Updated: Dec 31, 2020
by Ariel Kim
Christine is a rising sophomore at Brown University potentially concentrating in East Asian Studies and an intern at Jatek. On campus, Christine is part of Brown’s Taekwondo team, where she competes in both poomsae and sparring, Kpop dance team, and Christian fellowship. This upcoming year, Christine will be serving as the Student Coordinator of Brown’s new Leadership Development Initiative, Culture Chair of the Korean American Student Association (KASA), and a leader of her Departmental Undergraduate Group (DUG). Outside of campus, Christine is also the Founder and Student Board Director of Asian Diversity Incorporation (ADI) Ambassadors, a nationwide high school leadership program she created in her junior year of high school and continues to oversee. Christine initially became involved with Ja-tek after enrolling as a student in one of Ja-tek’s public speaking workshops, where Kenneth Cain, the founder of Ja-tek and her instructor, recruited her to be a teaching assistant for future Ja-tek workshops. Christine is the Grand Prize Winner of the KyungUhn Speech Competition and has spoken at Asian American networking events, Korean cultural forums, and on Korean television.

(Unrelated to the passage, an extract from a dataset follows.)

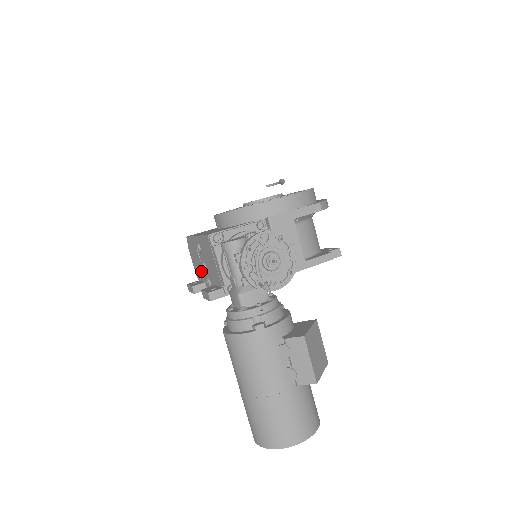
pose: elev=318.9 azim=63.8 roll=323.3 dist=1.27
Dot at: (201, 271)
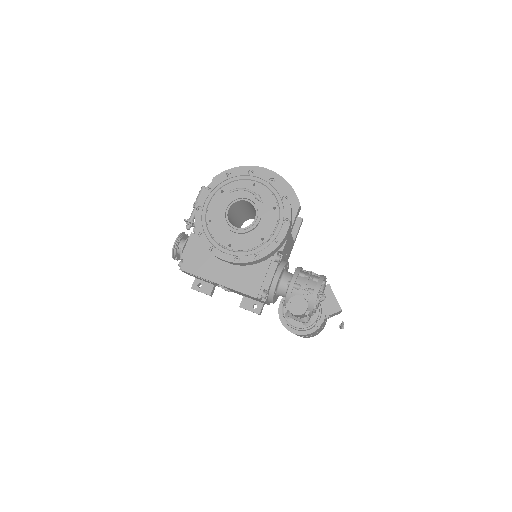
Dot at: occluded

自tek was founded by a group of Harvard and Yale-trained authors, speakers, and tech entrepreneurs, to help students in China, Korea and first-generation American students reach their full potential in a globalized, 21st century world. We create curricula and teach workshops in-person and online, focusing on practical, concrete skills that are not taught (or not taught well) in school: public speaking & leadership, interview & communication skills, and strategic “soft skills” for college & career prep, such as “creativity.” Our mission is to cultivate self-awareness, self-confidence and self-promotion skills.
About the Contest:
Spring 2020 was among the most consequential periods in history. Abrupt school closings, canceled graduations, quarantining at home, global warming, economic depression, incidents of racism, and social justice protests are only some of the events that have occurred over the past few months. We will tell our children, and our grandchildren about the dramatic events that still swirl about us today.
As teenagers growing up in this century, you will inherit this whirlwind. We invite you to reflect: What has it all meant to you? We all have a story to tell: so, what’s yours? You can riff or rant on any subject as long as it is meaningful to you and pertains to current events (and as long as you are respectful: tip - hate won’t win).
In our 21st century, modern version of public speaking, we encourage students to create an original and compelling three minute (180 seconds) speech on your story pertaining to this moment in time – with a twist. Instead of including quotes from authors, we invite you to use your creativity and incorporate an 18 second external video clip to support your talk, while also giving you the option to incorporate multimedia elements such as background music or green screen – if you want (and you are free to choose not to as well!).